Premorbid history may have a major influence on the way patients cope with the onset of psychosis. This issue has been widely studied in the context of early intervention in schizophrenia but considerably less is known regarding affective psychosis. Our first goal was to investigate if subgroups could be identified among affective psychosis patients based on premorbid factors. GSK J1 cell line Our second goal was to compare these subtypes according to the evolution of mood symptoms and outcomes at the end of the program.
We conducted a 3-year prospective study on a sample of 74 adults aged 18-35 with a first episode of affective psychosis. Latent class analysis (LCA) was used to reveal distinct exploratory subgroups within affective psychosis patients.
Three distinct subgroups could be distinguished.
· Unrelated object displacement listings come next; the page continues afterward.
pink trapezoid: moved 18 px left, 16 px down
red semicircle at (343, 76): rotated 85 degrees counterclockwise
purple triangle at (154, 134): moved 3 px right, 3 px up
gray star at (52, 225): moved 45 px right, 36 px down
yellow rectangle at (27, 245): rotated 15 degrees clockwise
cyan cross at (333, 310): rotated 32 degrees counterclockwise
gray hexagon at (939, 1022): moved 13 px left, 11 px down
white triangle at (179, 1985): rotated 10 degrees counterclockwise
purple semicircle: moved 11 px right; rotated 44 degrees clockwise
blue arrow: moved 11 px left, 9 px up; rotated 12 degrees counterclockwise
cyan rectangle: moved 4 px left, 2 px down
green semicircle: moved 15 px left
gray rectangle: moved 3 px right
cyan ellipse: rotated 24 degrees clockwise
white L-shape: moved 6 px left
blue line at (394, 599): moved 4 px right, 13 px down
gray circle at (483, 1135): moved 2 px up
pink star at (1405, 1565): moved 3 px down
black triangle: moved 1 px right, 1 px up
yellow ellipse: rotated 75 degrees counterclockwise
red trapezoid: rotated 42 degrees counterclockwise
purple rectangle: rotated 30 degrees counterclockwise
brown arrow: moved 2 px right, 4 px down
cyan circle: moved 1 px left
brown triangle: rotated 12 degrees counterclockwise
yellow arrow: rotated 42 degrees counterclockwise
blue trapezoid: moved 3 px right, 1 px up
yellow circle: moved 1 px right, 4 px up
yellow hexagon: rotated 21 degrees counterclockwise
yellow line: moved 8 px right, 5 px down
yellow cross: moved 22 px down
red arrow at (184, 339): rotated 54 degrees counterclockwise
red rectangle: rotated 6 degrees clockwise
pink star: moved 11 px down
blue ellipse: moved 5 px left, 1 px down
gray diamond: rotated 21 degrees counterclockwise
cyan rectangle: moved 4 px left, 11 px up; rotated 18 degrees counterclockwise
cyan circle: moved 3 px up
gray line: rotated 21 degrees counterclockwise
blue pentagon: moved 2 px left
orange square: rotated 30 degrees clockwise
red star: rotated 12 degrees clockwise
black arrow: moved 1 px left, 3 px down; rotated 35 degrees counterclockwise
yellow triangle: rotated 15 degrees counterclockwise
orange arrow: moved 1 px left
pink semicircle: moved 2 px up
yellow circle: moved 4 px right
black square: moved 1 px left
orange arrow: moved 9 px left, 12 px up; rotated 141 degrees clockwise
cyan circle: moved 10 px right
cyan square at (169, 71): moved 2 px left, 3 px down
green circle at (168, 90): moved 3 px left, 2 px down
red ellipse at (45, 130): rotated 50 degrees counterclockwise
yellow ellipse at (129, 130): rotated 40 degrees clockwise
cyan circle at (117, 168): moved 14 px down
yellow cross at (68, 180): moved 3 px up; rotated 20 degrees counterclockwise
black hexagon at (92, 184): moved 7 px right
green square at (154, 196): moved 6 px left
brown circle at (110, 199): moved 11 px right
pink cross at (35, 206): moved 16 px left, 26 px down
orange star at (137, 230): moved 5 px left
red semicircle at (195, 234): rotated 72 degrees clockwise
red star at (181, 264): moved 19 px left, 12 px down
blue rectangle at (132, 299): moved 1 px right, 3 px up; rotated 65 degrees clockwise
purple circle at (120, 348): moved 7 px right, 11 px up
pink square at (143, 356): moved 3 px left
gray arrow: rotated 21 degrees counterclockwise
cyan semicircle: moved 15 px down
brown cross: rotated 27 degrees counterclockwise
One with later onset of psychosis mainly including women with more severe depressive symptoms in the first 6 months contrasting with two other subgroups with more severe manic symptoms all along the follow-up and earlier onset of psychosis, with or without many serious antecedents. The subgroup with many serious antecedents was more likely to require several hospitalizations, less likely to achieve recovery, especially regarding professional integration and return to premorbid general functioning.
This study provides further evidence of poor functional recovery in the early phase of affective psychosis and shows that premorbid characteristics allow the identification of subgroups with distinct outcome which may require specification of treatment.
This study provides further evidence of poor functional recovery in the early phase of affective psychosis and shows that premorbid characteristics allow the identification of subgroups with distinct outcome which may require specification of treatment.